Une grande partie de cette complexité est ignorée dans la recherche de catégories simples à travers lesquelles visualiser les personnes et les événements et de divisions simples avec lesquelles expliquer le monde. De nombreux développements culturels dans les pays d'Asie de l'Est, de la scène des clubs de Séoul aux sous-cultures japonaises, démentent l'étiquette « conformiste ». Ou considérez qu'en comparant la Chine et Taiwan, le fait que l'un soit autoritaire et l'autre démocratique importe plus que le fait que les deux aient des traditions confucéennes. Ignorer cette distinction permet à beaucoup de décrire l'autoritarisme comme le confucianisme. Le confucianisme n'est pas non plus la seule philosophie dans les pays d'Asie de l'Est – c'est simplement celle avec laquelle les observateurs occidentaux sont le plus familiers.

De même, l'idée que l'on puisse simplement distiller des « valeurs occidentales » dans l'individualisme est aussi trompeuse que d'imaginer que les « valeurs orientales » sont synonymes de conformité. L'individualisme libéral est certainement un fil conducteur des traditions occidentales. Mais les cultures occidentales ont été façonnées par des personnalités aussi divergentes qu'Aristote et Thomas d'Aquin, Edmund Burke et Karl Marx, que par les philosophes de la tradition libérale, tels que John Locke ou John Stuart Mill.

La conséquence peut-être la plus déprimante du mythe est/ouest est la croyance que l'on ne peut avoir que l'un ou l'autre : que l'on peut soit avoir une mentalité sociale, soit croire aux libertés individuelles. Les retombées de ce genre de pensée à somme nulle ont été la distorsion des idées à la fois de liberté et d'esprit social. D'une part, les idées de liberté et de droits ont été de plus en plus associées au droit et banalisées. Lorsque le refus de porter un masque devient une célébration héroïque de l'individualisme, il y a quelque chose de profondément confus dans cette notion. Pendant ce temps, de nombreuses sections de la gauche semblent avoir oublié l'importance de la liberté pour ceux qui la possèdent le moins et en sont venues à considérer l'esprit communautaire comme l'imposition de plus grandes restrictions.
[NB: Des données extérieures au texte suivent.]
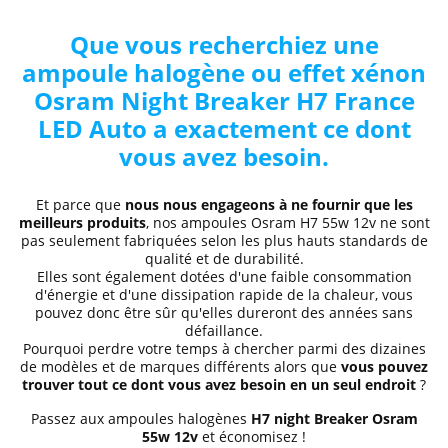
Que vous recherchiez une
ampoule halogène ou effet xénon
Osram Night Breaker H7 France
LED Auto a exactement ce dont
vous avez besoin.
Et parce que
nous nous engageons à ne fournir que les
meilleurs produits
, nos ampoules Osram H7 55w 12v ne sont
pas seulement fabriquées selon les plus hauts standards de
qualité et de durabilité.
Elles sont également dotées d'une faible consommation
d'énergie et d'une dissipation rapide de la chaleur, vous
pouvez donc être sûr qu'elles dureront des années sans
défaillance.
Pourquoi perdre votre temps à chercher parmi des dizaines
de modèles et de marques différents alors que
vous pouvez
trouver tout ce dont vous avez besoin en un seul endroit
?
Passez aux ampoules halogènes
H7 night Breaker Osram
55w 12v
et économisez !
Il existe clairement des différences culturelles entre les nations, mais définir de telles différences en termes « est contre ouest » revient à ignorer la réalité. Si la pandémie a révélé quelque chose sur les valeurs, c'est que l'Est et l'Ouest ont encore du mal à travailler à travers la relation entre l'individualisme et l'esprit communautaire.